Here’s a negative example: Jonathan Vaughters, former pro cyclist and current directeur sportif of the Garmin-Slipstream pro cycling team, was forced to retire from the 2001 Tour de France due to a bee sting that caused his eye to swell shut. I guess he thought his swollen face would make a cute Twitter picture. Maybe as a JOKE, Jonathan, at first. But not forever.
And don’t get me started on dark, fuzzy, out-of-focus pictures, which are legion. Or pictures of cute animals, pictures of you upside down, or pictures of your car (I tried that and rejected it after about two tweets). Why, people?

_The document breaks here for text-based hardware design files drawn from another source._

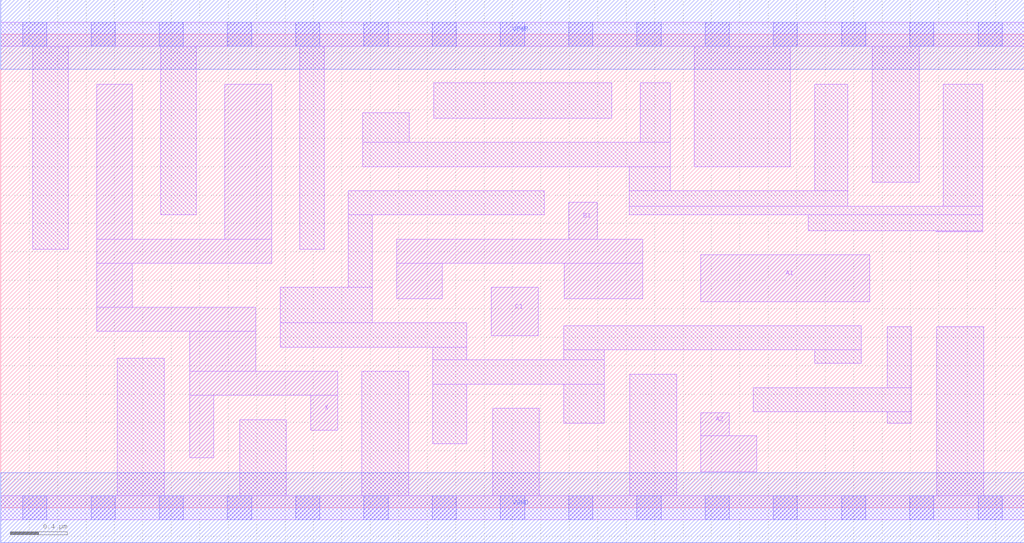
<source format=lef>
# Copyright 2020 The SkyWater PDK Authors
#
# Licensed under the Apache License, Version 2.0 (the "License");
# you may not use this file except in compliance with the License.
# You may obtain a copy of the License at
#
#     https://www.apache.org/licenses/LICENSE-2.0
#
# Unless required by applicable law or agreed to in writing, software
# distributed under the License is distributed on an "AS IS" BASIS,
# WITHOUT WARRANTIES OR CONDITIONS OF ANY KIND, either express or implied.
# See the License for the specific language governing permissions and
# limitations under the License.
#
# SPDX-License-Identifier: Apache-2.0

VERSION 5.7 ;
  NAMESCASESENSITIVE ON ;
  NOWIREEXTENSIONATPIN ON ;
  DIVIDERCHAR "/" ;
  BUSBITCHARS "[]" ;
UNITS
  DATABASE MICRONS 200 ;
END UNITS
MACRO sky130_fd_sc_hs__a211o_4
  CLASS CORE ;
  SOURCE USER ;
  FOREIGN sky130_fd_sc_hs__a211o_4 ;
  ORIGIN  0.000000  0.000000 ;
  SIZE  7.200000 BY  3.330000 ;
  SYMMETRY X Y ;
  SITE unit ;
  PIN A1
    ANTENNAGATEAREA  0.492000 ;
    DIRECTION INPUT ;
    USE SIGNAL ;
    PORT
      LAYER li1 ;
        RECT 4.925000 1.450000 6.115000 1.780000 ;
    END
  END A1
  PIN A2
    ANTENNAGATEAREA  0.492000 ;
    DIRECTION INPUT ;
    USE SIGNAL ;
    PORT
      LAYER li1 ;
        RECT 4.925000 0.255000 5.320000 0.505000 ;
        RECT 4.925000 0.505000 5.125000 0.670000 ;
    END
  END A2
  PIN B1
    ANTENNAGATEAREA  0.492000 ;
    DIRECTION INPUT ;
    USE SIGNAL ;
    PORT
      LAYER li1 ;
        RECT 2.785000 1.470000 3.105000 1.720000 ;
        RECT 2.785000 1.720000 4.515000 1.890000 ;
        RECT 3.965000 1.470000 4.515000 1.720000 ;
        RECT 3.995000 1.890000 4.195000 2.150000 ;
    END
  END B1
  PIN C1
    ANTENNAGATEAREA  0.492000 ;
    DIRECTION INPUT ;
    USE SIGNAL ;
    PORT
      LAYER li1 ;
        RECT 3.450000 1.210000 3.780000 1.550000 ;
    END
  END C1
  PIN X
    ANTENNADIFFAREA  1.086400 ;
    DIRECTION OUTPUT ;
    USE SIGNAL ;
    PORT
      LAYER li1 ;
        RECT 0.675000 1.240000 1.795000 1.410000 ;
        RECT 0.675000 1.410000 0.925000 1.720000 ;
        RECT 0.675000 1.720000 1.905000 1.890000 ;
        RECT 0.675000 1.890000 0.925000 2.980000 ;
        RECT 1.330000 0.350000 1.500000 0.790000 ;
        RECT 1.330000 0.790000 2.370000 0.960000 ;
        RECT 1.330000 0.960000 1.795000 1.240000 ;
        RECT 1.575000 1.890000 1.905000 2.980000 ;
        RECT 2.180000 0.545000 2.370000 0.790000 ;
    END
  END X
  PIN VGND
    DIRECTION INOUT ;
    USE GROUND ;
    PORT
      LAYER met1 ;
        RECT 0.000000 -0.245000 7.200000 0.245000 ;
    END
  END VGND
  PIN VPWR
    DIRECTION INOUT ;
    USE POWER ;
    PORT
      LAYER met1 ;
        RECT 0.000000 3.085000 7.200000 3.575000 ;
    END
  END VPWR
  OBS
    LAYER li1 ;
      RECT 0.000000 -0.085000 7.200000 0.085000 ;
      RECT 0.000000  3.245000 7.200000 3.415000 ;
      RECT 0.225000  1.820000 0.475000 3.245000 ;
      RECT 0.820000  0.085000 1.150000 1.050000 ;
      RECT 1.125000  2.060000 1.375000 3.245000 ;
      RECT 1.680000  0.085000 2.010000 0.620000 ;
      RECT 1.965000  1.130000 3.280000 1.300000 ;
      RECT 1.965000  1.300000 2.615000 1.550000 ;
      RECT 2.105000  1.820000 2.275000 3.245000 ;
      RECT 2.445000  1.550000 2.615000 2.060000 ;
      RECT 2.445000  2.060000 3.825000 2.230000 ;
      RECT 2.540000  0.085000 2.870000 0.960000 ;
      RECT 2.545000  2.400000 4.710000 2.570000 ;
      RECT 2.545000  2.570000 2.875000 2.780000 ;
      RECT 3.040000  0.450000 3.280000 0.870000 ;
      RECT 3.040000  0.870000 4.245000 1.040000 ;
      RECT 3.040000  1.040000 3.280000 1.130000 ;
      RECT 3.045000  2.740000 4.300000 2.990000 ;
      RECT 3.460000  0.085000 3.790000 0.700000 ;
      RECT 3.960000  0.595000 4.245000 0.870000 ;
      RECT 3.960000  1.040000 4.245000 1.110000 ;
      RECT 3.960000  1.110000 6.055000 1.280000 ;
      RECT 4.420000  2.060000 6.910000 2.120000 ;
      RECT 4.420000  2.120000 5.960000 2.230000 ;
      RECT 4.420000  2.230000 4.710000 2.400000 ;
      RECT 4.425000  0.085000 4.755000 0.940000 ;
      RECT 4.500000  2.570000 4.710000 2.990000 ;
      RECT 4.880000  2.400000 5.555000 3.245000 ;
      RECT 5.295000  0.675000 6.405000 0.845000 ;
      RECT 5.680000  1.950000 6.910000 2.060000 ;
      RECT 5.725000  1.015000 6.055000 1.110000 ;
      RECT 5.725000  2.230000 5.960000 2.980000 ;
      RECT 6.130000  2.290000 6.460000 3.245000 ;
      RECT 6.235000  0.595000 6.405000 0.675000 ;
      RECT 6.235000  0.845000 6.405000 1.275000 ;
      RECT 6.580000  1.940000 6.910000 1.950000 ;
      RECT 6.585000  0.085000 6.915000 1.275000 ;
      RECT 6.630000  2.120000 6.910000 2.980000 ;
    LAYER mcon ;
      RECT 0.155000 -0.085000 0.325000 0.085000 ;
      RECT 0.155000  3.245000 0.325000 3.415000 ;
      RECT 0.635000 -0.085000 0.805000 0.085000 ;
      RECT 0.635000  3.245000 0.805000 3.415000 ;
      RECT 1.115000 -0.085000 1.285000 0.085000 ;
      RECT 1.115000  3.245000 1.285000 3.415000 ;
      RECT 1.595000 -0.085000 1.765000 0.085000 ;
      RECT 1.595000  3.245000 1.765000 3.415000 ;
      RECT 2.075000 -0.085000 2.245000 0.085000 ;
      RECT 2.075000  3.245000 2.245000 3.415000 ;
      RECT 2.555000 -0.085000 2.725000 0.085000 ;
      RECT 2.555000  3.245000 2.725000 3.415000 ;
      RECT 3.035000 -0.085000 3.205000 0.085000 ;
      RECT 3.035000  3.245000 3.205000 3.415000 ;
      RECT 3.515000 -0.085000 3.685000 0.085000 ;
      RECT 3.515000  3.245000 3.685000 3.415000 ;
      RECT 3.995000 -0.085000 4.165000 0.085000 ;
      RECT 3.995000  3.245000 4.165000 3.415000 ;
      RECT 4.475000 -0.085000 4.645000 0.085000 ;
      RECT 4.475000  3.245000 4.645000 3.415000 ;
      RECT 4.955000 -0.085000 5.125000 0.085000 ;
      RECT 4.955000  3.245000 5.125000 3.415000 ;
      RECT 5.435000 -0.085000 5.605000 0.085000 ;
      RECT 5.435000  3.245000 5.605000 3.415000 ;
      RECT 5.915000 -0.085000 6.085000 0.085000 ;
      RECT 5.915000  3.245000 6.085000 3.415000 ;
      RECT 6.395000 -0.085000 6.565000 0.085000 ;
      RECT 6.395000  3.245000 6.565000 3.415000 ;
      RECT 6.875000 -0.085000 7.045000 0.085000 ;
      RECT 6.875000  3.245000 7.045000 3.415000 ;
  END
END sky130_fd_sc_hs__a211o_4
END LIBRARY

</source>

If you are tweeting as a human and not a faceless corporate representative, have a good picture of you.
Tip: Let us see your face clearly, or your face plus some interesting special effects, like a pair of Homestar Runner legs grafted onto your head. Hint: If you make my Tweetdeck a nicer place to visit in the morning, I’ll follow you forever.
DSTGR number three:
Capitalize. Spell. Use punctuation. Write complete sentences.
The rules are there for a reason. When you follow the rules of grammar, educated grownups will have one less reason to unfollow you in a moment of irritation over a lousy tweet.
Tip: I don’t care if you hated your sixth-grade English teacher. We all did. Write well anyway. Hint: You’re not doing this for her.